The key lesson here is simply to be smart. Listen to your body. If it tells you that it needs to rest, and then do what is right and do it smart.
The Keys to Success during Ramadan are:
1) Don’t use Ramadan as an excuse to not exercise. It is crucially important that you do some gym work over Ramadan as without it, and in the absence of a regular eating pattern, your metabolism will go on strike quicker than a NFL Players Union.
2) The best time to hit the gym during Ramadan is either early in the morning (after your first meal of the day) or after sunset (after your first meal post fasting.)
3) Ensure that both your Ramadan “breakfasts” (by breakfast I literally mean the two meals following a fast, one following sleep or opening the fast, the other following the day’s fasting) contain easily digested protein and, depending upon body composition goals, some complex carbs and essential fats. If you are due to follow one of these meals with a hard workout something like whey shake with essential fats, an apple and a handful of nuts would be great. I personally would wolf down 6 eggs, some coffee, and then go bang the weights – but not everyone could digest that and then train hard.
4) Unless you are feeling on top of the world I wouldn’t go seeking new personal bests in the gym during Ramadan. A good suggestion would be to switch up your routine from the norm, so that you don’t feel down in any way about a noticeable decrease in physical performance, and try to make the workouts as fun and varied as possible.
5) Workout duration during Ramadan should be kept very tight. Get in and out of the gym in less than one hour and preferably aim for 45 minutes of hard work. If you normally take much longer don’t worry, you can still get an awful lot done in 45 minutes and for those of you who are looking to gain muscle Ramadan is more about anti-atrophy workouts than super mega blasting hypertrophy!
6) During the time that you are allowed to drink you should be thinking “hydration, hydration, and hydration!” In past periods of Ramadan I have seen hardcore Muslim bodybuilders almost pass out as they tried to push themselves without drinking water.
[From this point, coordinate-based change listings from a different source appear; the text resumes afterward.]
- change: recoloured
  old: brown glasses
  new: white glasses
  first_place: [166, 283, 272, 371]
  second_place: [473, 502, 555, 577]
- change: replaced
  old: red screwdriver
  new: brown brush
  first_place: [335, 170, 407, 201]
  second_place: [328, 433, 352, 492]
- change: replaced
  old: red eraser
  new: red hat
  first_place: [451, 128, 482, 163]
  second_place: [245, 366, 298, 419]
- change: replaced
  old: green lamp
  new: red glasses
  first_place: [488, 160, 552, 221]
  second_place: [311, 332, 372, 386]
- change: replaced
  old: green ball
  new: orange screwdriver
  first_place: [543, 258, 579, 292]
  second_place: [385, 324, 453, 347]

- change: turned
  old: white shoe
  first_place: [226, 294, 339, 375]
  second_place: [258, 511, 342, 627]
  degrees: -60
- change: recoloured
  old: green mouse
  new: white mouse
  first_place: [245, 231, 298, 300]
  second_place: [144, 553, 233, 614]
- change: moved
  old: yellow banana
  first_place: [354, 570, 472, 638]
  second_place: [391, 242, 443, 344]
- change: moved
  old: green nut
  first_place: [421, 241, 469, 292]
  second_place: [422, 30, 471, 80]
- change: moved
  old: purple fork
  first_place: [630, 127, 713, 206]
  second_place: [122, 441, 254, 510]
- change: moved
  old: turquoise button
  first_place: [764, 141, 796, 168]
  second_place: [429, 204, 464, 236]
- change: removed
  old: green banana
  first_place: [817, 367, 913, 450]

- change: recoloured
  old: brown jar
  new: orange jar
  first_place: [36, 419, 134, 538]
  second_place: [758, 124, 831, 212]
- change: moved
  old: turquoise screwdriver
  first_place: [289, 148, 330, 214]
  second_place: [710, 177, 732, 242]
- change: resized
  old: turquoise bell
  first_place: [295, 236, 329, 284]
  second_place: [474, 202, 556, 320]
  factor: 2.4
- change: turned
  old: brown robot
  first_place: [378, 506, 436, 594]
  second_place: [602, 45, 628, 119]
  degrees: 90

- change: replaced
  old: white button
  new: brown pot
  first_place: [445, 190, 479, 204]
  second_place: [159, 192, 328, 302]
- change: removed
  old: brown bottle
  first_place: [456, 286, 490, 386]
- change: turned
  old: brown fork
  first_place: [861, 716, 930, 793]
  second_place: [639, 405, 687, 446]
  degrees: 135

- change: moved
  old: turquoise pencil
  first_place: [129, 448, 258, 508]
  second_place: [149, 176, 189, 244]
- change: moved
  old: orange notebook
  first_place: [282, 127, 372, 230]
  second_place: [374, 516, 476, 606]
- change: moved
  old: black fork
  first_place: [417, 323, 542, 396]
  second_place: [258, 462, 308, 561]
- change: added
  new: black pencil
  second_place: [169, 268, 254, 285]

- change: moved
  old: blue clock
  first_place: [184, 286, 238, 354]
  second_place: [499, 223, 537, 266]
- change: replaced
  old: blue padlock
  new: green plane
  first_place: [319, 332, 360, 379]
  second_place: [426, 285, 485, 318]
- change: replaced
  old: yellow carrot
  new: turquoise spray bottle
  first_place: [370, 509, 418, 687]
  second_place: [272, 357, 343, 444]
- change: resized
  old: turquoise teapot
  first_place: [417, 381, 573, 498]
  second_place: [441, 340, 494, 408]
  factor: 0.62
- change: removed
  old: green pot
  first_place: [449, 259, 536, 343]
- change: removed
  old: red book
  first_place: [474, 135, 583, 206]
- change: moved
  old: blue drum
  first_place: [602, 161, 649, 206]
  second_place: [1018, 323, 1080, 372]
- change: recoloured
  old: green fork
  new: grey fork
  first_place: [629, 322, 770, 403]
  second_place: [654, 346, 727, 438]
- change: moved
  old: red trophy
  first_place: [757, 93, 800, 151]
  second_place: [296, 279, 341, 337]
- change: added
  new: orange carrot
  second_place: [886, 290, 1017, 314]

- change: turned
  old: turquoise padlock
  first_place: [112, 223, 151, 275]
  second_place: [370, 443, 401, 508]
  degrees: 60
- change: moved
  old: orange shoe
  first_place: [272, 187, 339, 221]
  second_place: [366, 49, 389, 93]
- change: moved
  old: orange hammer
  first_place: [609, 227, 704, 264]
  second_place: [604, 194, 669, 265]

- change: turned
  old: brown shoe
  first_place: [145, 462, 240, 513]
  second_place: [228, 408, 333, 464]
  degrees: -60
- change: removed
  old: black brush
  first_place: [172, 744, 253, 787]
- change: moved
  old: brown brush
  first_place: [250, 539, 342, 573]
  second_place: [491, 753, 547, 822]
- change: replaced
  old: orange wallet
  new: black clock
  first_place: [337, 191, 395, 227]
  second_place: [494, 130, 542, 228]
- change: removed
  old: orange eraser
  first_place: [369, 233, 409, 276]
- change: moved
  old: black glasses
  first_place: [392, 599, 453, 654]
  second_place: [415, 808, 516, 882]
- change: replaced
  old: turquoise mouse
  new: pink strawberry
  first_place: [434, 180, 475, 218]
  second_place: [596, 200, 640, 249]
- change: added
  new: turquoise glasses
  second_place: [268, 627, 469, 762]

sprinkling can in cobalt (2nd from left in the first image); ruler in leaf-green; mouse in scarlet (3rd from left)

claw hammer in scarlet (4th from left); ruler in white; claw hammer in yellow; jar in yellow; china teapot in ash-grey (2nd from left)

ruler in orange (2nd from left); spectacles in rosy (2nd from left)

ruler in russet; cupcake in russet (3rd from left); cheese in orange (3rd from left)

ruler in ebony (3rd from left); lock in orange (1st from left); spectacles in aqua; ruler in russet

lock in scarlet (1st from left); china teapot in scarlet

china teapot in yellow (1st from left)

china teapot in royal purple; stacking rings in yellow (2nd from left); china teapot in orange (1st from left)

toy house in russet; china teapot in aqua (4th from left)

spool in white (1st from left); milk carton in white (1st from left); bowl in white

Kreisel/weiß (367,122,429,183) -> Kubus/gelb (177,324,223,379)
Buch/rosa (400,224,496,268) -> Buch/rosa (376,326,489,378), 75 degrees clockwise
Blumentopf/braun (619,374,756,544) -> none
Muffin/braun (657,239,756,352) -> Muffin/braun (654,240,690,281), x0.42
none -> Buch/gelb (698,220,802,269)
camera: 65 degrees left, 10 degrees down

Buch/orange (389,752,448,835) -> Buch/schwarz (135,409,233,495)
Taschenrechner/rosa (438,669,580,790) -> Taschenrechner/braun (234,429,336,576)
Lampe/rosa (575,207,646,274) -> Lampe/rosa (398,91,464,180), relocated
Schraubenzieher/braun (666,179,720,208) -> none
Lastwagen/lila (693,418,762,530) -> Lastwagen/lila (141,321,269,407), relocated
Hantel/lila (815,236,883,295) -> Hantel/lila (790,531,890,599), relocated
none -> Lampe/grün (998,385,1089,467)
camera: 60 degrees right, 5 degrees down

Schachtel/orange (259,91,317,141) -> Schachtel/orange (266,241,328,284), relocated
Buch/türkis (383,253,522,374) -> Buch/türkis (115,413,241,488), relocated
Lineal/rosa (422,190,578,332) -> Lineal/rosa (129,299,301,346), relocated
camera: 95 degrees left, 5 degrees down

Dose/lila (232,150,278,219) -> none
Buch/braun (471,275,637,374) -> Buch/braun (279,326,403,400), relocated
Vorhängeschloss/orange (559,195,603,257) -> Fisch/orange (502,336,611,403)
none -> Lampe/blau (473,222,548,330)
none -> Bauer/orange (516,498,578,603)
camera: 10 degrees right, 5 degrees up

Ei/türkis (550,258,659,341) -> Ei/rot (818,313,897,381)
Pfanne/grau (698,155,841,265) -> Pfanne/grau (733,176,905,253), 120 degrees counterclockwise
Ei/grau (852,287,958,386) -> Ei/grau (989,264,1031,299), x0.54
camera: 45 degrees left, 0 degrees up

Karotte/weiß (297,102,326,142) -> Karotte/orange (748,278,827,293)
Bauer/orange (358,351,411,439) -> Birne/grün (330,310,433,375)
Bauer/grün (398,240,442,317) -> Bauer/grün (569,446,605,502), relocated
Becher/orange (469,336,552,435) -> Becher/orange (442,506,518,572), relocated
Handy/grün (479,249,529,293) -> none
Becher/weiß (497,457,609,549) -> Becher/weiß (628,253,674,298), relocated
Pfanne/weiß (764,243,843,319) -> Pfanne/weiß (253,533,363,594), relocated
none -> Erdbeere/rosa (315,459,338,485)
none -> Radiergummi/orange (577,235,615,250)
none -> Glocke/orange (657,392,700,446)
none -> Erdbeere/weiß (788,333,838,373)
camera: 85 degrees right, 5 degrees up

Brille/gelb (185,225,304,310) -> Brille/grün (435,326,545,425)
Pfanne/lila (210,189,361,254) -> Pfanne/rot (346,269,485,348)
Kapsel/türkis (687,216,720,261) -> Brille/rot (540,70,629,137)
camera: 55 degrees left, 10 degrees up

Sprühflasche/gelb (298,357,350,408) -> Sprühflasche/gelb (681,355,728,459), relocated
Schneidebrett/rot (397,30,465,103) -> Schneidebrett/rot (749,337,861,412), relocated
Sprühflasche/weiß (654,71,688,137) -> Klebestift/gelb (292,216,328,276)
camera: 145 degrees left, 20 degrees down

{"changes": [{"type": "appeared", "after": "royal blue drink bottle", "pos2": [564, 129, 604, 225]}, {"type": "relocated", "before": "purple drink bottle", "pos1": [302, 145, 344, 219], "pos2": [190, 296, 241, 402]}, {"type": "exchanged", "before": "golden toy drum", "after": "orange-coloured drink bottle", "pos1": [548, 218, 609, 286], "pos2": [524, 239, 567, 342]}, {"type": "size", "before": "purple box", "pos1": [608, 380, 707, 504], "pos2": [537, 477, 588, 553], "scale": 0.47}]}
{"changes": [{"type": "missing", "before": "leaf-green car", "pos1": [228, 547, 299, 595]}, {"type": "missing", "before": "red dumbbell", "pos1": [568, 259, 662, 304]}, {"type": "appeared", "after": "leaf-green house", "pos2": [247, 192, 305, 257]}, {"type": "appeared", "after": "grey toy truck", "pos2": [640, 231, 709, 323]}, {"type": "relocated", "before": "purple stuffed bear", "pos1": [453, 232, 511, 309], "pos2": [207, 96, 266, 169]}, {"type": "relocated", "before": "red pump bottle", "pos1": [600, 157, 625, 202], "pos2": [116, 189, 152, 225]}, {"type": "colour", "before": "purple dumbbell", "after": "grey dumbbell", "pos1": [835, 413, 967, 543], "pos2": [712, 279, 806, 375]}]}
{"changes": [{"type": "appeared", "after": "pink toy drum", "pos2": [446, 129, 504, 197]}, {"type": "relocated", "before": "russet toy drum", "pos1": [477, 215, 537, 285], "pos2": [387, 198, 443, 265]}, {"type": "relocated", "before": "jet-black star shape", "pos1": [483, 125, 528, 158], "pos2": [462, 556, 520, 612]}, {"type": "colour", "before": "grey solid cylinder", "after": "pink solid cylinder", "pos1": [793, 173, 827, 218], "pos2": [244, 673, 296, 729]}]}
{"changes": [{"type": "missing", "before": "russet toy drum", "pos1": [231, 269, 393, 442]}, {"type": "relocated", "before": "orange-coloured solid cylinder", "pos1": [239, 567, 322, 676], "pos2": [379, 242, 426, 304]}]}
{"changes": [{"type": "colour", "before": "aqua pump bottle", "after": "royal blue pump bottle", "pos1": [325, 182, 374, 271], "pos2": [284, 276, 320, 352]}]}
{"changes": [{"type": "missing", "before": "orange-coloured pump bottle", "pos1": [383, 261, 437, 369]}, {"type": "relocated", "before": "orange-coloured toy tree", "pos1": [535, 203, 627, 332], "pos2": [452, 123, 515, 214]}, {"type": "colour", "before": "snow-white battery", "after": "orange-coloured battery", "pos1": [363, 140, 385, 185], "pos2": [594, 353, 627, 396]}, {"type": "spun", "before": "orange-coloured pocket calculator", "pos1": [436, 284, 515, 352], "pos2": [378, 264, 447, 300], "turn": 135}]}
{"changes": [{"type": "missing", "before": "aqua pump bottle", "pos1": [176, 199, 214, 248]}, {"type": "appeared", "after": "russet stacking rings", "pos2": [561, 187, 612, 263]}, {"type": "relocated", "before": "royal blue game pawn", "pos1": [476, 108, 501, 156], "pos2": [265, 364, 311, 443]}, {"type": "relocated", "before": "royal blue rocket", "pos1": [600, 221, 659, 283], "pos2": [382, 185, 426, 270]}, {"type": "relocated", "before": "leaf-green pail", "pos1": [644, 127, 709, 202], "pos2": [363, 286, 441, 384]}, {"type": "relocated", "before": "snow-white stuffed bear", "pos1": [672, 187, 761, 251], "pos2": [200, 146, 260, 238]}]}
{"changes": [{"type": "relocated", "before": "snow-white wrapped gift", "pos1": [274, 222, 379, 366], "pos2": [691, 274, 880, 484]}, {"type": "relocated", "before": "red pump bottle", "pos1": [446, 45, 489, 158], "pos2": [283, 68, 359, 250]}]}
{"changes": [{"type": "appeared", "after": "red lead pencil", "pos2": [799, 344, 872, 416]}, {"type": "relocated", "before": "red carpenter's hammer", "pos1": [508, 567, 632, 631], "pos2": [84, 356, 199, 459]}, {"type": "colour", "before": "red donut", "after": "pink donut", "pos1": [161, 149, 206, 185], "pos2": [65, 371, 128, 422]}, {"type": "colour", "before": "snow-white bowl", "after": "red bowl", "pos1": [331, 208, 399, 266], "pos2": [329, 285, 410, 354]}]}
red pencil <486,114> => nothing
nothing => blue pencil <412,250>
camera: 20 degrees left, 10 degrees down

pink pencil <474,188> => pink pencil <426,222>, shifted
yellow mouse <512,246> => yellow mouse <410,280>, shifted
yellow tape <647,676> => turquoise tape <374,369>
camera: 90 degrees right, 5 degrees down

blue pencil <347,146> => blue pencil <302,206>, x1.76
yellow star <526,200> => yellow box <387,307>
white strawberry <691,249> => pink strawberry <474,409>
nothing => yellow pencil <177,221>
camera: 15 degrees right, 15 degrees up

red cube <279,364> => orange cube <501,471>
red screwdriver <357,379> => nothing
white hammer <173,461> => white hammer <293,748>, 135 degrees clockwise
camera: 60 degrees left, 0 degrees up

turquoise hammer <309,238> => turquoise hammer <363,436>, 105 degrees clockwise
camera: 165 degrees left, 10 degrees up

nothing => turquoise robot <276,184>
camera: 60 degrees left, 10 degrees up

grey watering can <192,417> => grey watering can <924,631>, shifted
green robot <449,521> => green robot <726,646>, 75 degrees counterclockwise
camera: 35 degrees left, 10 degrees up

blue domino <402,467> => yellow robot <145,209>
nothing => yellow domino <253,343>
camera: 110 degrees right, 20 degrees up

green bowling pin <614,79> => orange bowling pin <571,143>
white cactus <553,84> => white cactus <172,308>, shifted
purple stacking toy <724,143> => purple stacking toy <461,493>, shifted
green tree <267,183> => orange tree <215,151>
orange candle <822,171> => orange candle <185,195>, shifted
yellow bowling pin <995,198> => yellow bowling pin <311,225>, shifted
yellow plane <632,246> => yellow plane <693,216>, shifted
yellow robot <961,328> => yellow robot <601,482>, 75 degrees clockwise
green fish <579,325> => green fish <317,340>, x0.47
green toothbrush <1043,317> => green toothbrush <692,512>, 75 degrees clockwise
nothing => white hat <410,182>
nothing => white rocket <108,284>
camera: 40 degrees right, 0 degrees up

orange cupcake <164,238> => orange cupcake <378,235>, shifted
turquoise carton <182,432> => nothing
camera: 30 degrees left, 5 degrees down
A good goal for a 200lb individual should be to try to down 96oz+ of water between sunset and sunrise.
7) Some people get into a little panic before Ramadan thinking that they will lose all their hard earned gains as it is impossible to benefit from good nutrition, supplementation and exercise during Ramadan. This isn’t so, and with a bit of organization and thought there is no reason to take a big step backwards. 4-5 meals over a 24 hour period are very possible, and this alone should be enough for maintenance, and maybe for the very lucky ones, even some small improvements. For example (and I may be slightly off in daylight times here so please forgive me), one could eat a large pre Ramadan fast meal at 5.45am, then break the Ramadan fast at 7.30pm, eat again at 9.30pm, and finally have a supper at 11.30pm. It isn’t ideal, but it does show you that your physique doesn’t have to come crashing down. If minimizing fat accumulation (or fat loss for the super ambitious) is your goal the mainstay of my macronutrients would be from protein and “good fats” (think unprocessed, natural fats and you won’t go far wrong).
8) There are also a few supplements that would definitely help ease the metabolic challenges of Ramadan.
My top ten Ramadan supplement picks would be:
Acetyl L Carnitine (3gms upon awakening)
Essential Amino Acids (snack on these as much as possible during the hours of darkness)
Greens Powder (add several tablespoons to a large bottle of water and sip constantly)
Casein Protein Powder (for supper)
Whey Protein Powder
Magnesium (at night to aid sleep)
A good digestive enzyme complex: Phosphatidylserine (at night before sleep to reduce any extra cortisol production caused by daytime fasting / and to aid sleep)
In summary, the discipline of Ramadan need not prevent proper nutrition, supplementation and exercise. Yes, it will be challenging and require both discipline and moderation, but that is obviously what part of the whole process is about.